In the HPC Challenge Award Competition, teams were invited to submit their own implementations of selected benchmarks from the HPC Challenge benchmark suite.10 Evaluation of entries was weighted 50% for performance and 50% for code elegance, clarity, and size. The results of this competition are shown in Figure 4.
These graphs indicate the speedup and relative effort for each submitted implementation of the FFT, RandomAccess, HPL/Top500, and Stream benchmarks. Teams reported the performance of their implementation running on their own parallel computing platform, with no restriction on number of processors. This performance was compared to that of a baseline serial implementation to compute speedup. Relative effort is taken as the size of the parallel code relative to the baseline serial implementation. For each benchmark, the speedup and relative effort for the reference C/MPI implementation is indicated for comparison. The reference C/MPI implementation generally falls in the upper right quadrant of the graph, indicating that it achieved speedup at the cost of additional effort with respect to the serial version.

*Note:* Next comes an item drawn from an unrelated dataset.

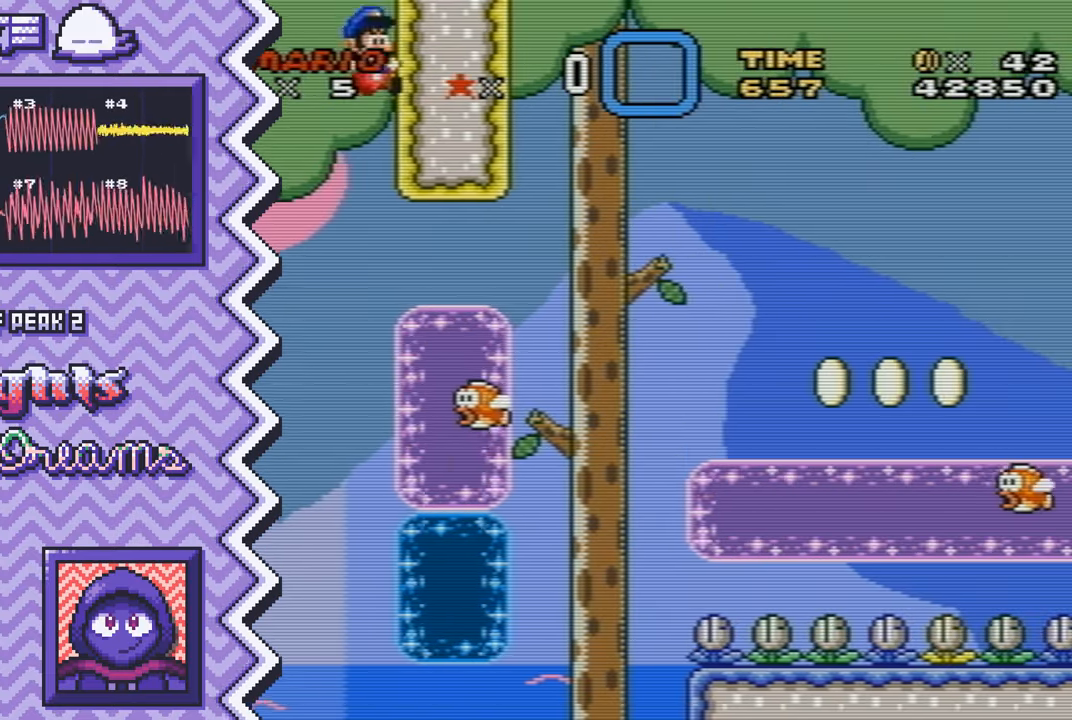
{"buttons": ["B"], "events": [[67, "X", "up"], [184, "A", "down"], [300, "A", "up"], [434, "B", "down"]]}
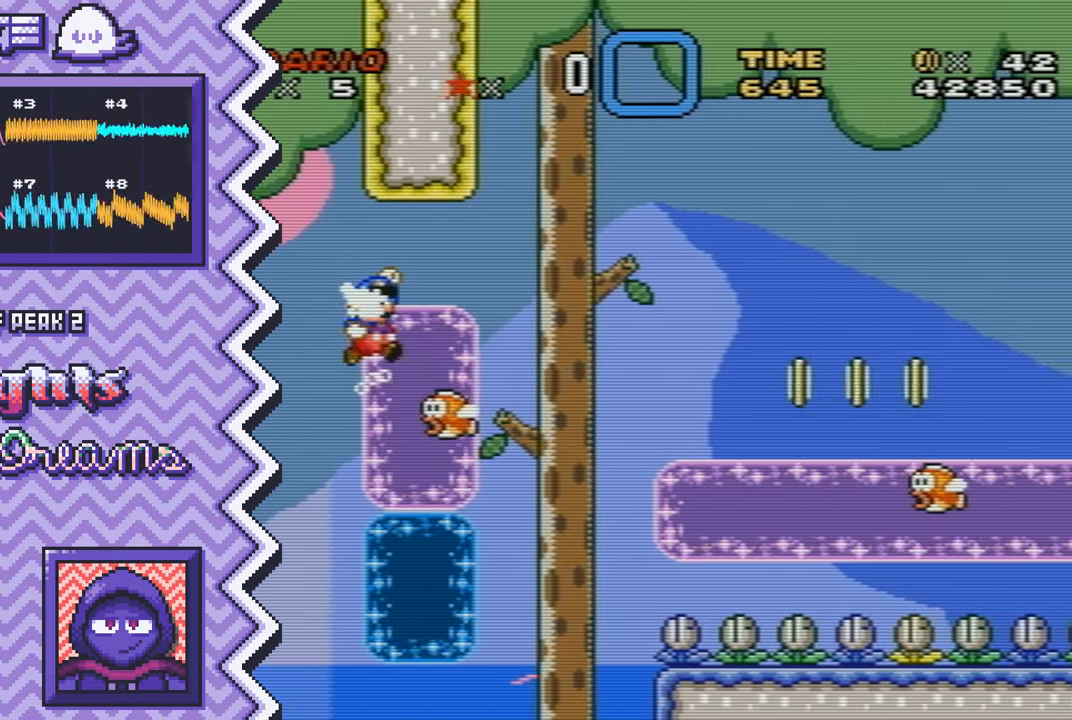
{"buttons": ["X"], "events": [[50, "B", "up"], [166, "Y", "down"], [283, "Y", "up"], [400, "X", "down"]]}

As shown in the graphs, 24 of the 30 submissions achieved speedup relative to the serial version, and 18 entries required less effort (i.e., smaller code size) relative to the serial version. All but two of the entries required less effort than the C/MPI reference implementation. It is also worth noting that half of the submissions, including all of the winning entries, fall in the upper left quadrant of the graph, indicating that they achieved speedup while requiring less development effort relative to the serial implementation. This result bolsters the argument for using a metric such as RDTP which takes into account both performance and developer effort.